As one of life’s outgoing, confident introverts, rooms full of people are fun, but incredibly draining. Add to that a lot of programme content that one needs to pay active attention to, and it’s an exhausting mix. Much as I love that mix of people and content, I need a lot of downtime to re-energise. Half an hour of fighting my way through the crowds to get to the next panel is not going to cut it.

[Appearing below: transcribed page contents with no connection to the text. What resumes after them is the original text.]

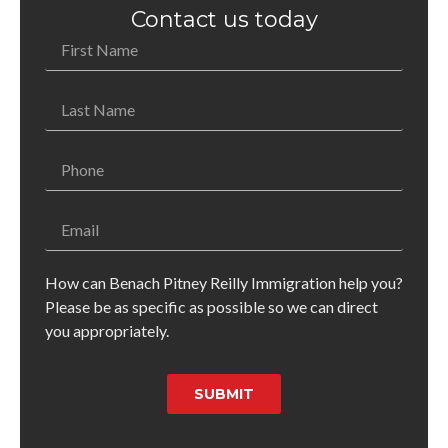
Contact us today
How can Benach Pitney Reilly Immigration help you?
Please be as specific as possible so we can direct
you appropriately.
SUBMIT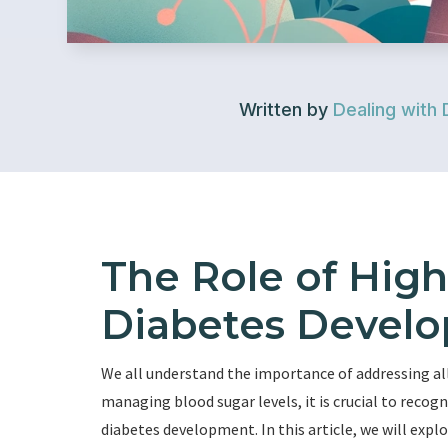
Written by
Dealing with 
The Role of High
Diabetes Devel
We all understand the importance of addressing all 
managing blood sugar levels, it is crucial to recogn
diabetes development. In this article, we will exp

Some of the best parts of the weekend were the times I got to spend quietly with just a few friends: a quiet dinner with a friend and her baby, or sitting outside the hotel in the sunshine with a few other friends. I need to find ways to build those times into my weekend in the future, and not be afraid to skip a panel to grab a nap or get some quiet time so I can enjoy the evening entertainment.
Ironically, while cons are the best places to meet fellow geeks and hang out with them, the sheer overwhelmingness of the con environment means you will never find me at my best or most engaging. I’ll probably be struggling to some degree or other with the scale of the event, punchdrunk and trying to wrestle my introvert self (with addded Imposter Syndrome) into some semblance of sociability. Last year I bumped into one friend, and I was so spaced out all I could do was hug her and squee incoherently. Conversation was entirely beyond me.
Finding a route through all that is definitely still a work in progress.